Wednesday, April 06, 2005

Nicholas Kristof: The Pope and Hypocrisy

Kristof hits it out of the park again:

John Paul wanted world leaders to show compassion for suffering people like these girls [who were raped and discarded], not for dead popes. Mr. Bush and other world leaders flocking to Rome could truly honor the pope by meeting there to establish a protection force in Darfur.

***

If there is a lesson from the papacy of John Paul II, it is the power of moral force. The pope didn't command troops, but he deployed principles.
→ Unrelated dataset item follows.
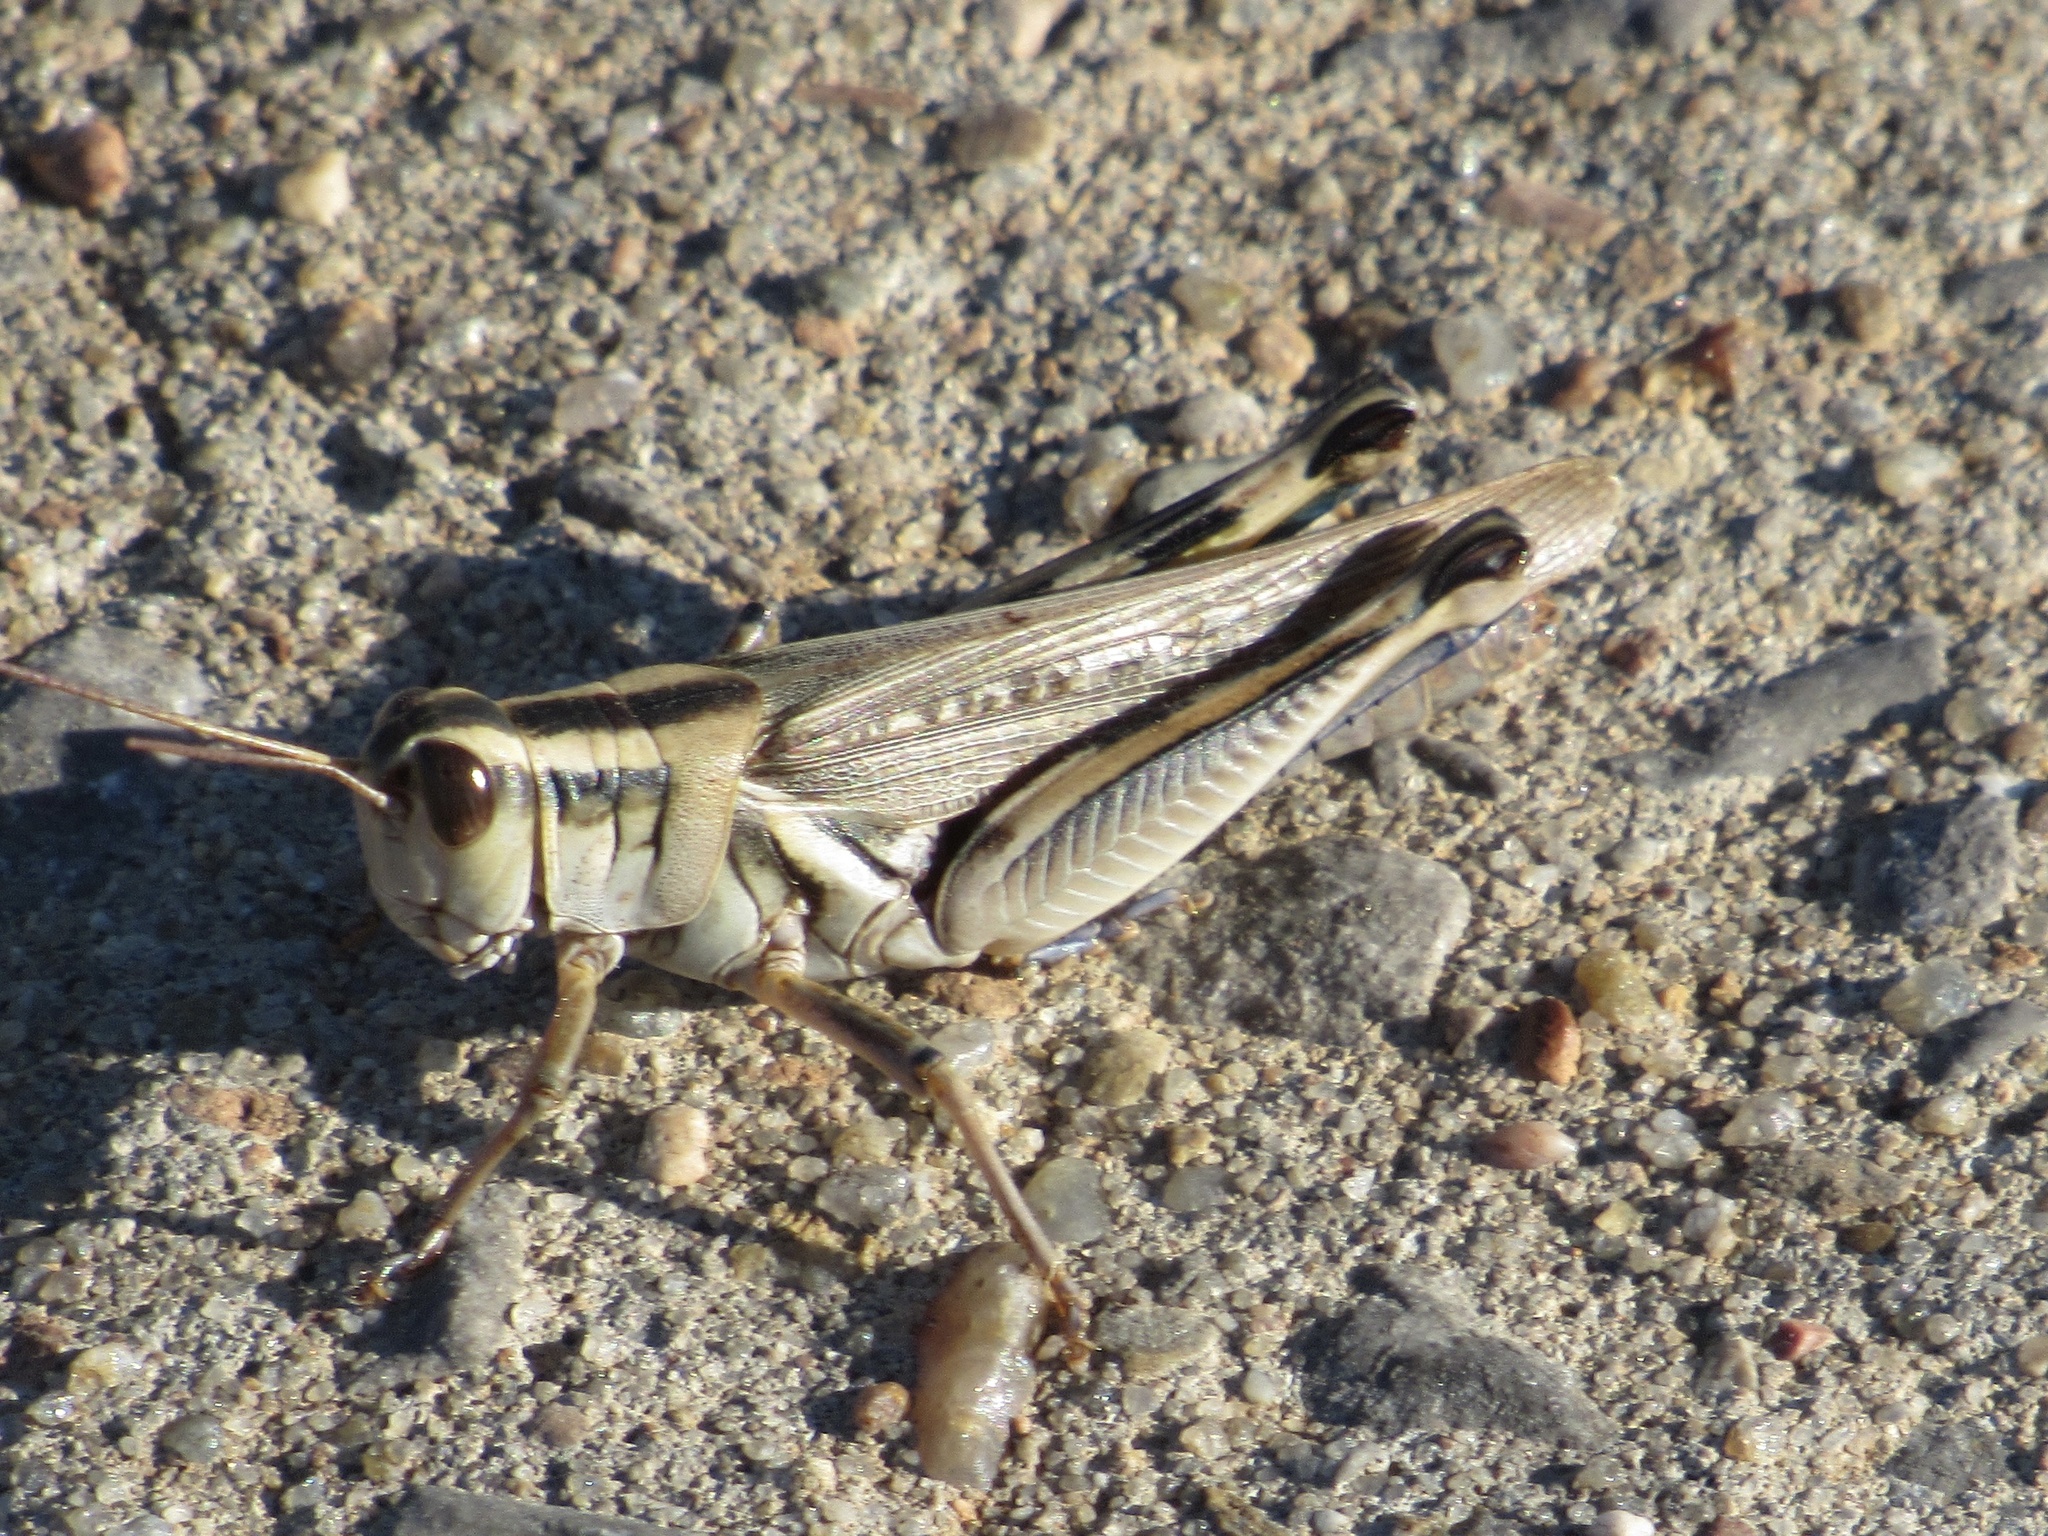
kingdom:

And it's hypocritical of us to pretend to honor him by lowering our flags while simultaneously displaying an amoral indifference to genocide.


Read the rest here. (NY Times, reg req'd)
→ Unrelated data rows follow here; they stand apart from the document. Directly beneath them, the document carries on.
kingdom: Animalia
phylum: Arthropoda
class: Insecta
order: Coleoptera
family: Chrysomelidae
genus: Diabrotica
The Boston Globe offers this perspective on the "Pope of peace and Bush's war.

THE FAƇADE of respect did not hide President Bush's utter disdain for the pleas for peace from Pope John Paul II. In his press conference Monday to announce that he would attend John Paul's funeral, Bush was asked by a reporter: ''How do you think this pope has affected America's spiritual and political life? And how much weight did you give to his opposition to the Iraq war?"

The London Times asks: Will Vatican's powerbrokers play safe or vote for change?

2 comments:

Steve Bogner said...

I think it's really difficult to know where the Spirit will lead the cardinals when they get into the conclave. As I've said before - in 1978 who would have predicted they would elect a Pole as pope?

As far as world leaders & hypocrisy.... it's nearly impossible for the leader of any country to be free of hypocrisy, in my opinion. It's an occupational hazard that very few, if any, avoid.

Unknown said...

Steve,

You're right, in the Conclave anything can happen. The world might be very surprised to see who walks out wearing white.

re: world leaders and hypocrisy, agreed, hypocrisy is an occupational hazard. But that doesn't excuse it, especially when the stakes are so high.

Also, with President Bush and his "values voter" base, his hypocrisy seems all the more glaring when he confesses to take moral high grounds with regards to world affairs. JPII was very consistant in his "culture of life" theology, where GWB just seems to "err on the side of life" when it is politically expedient.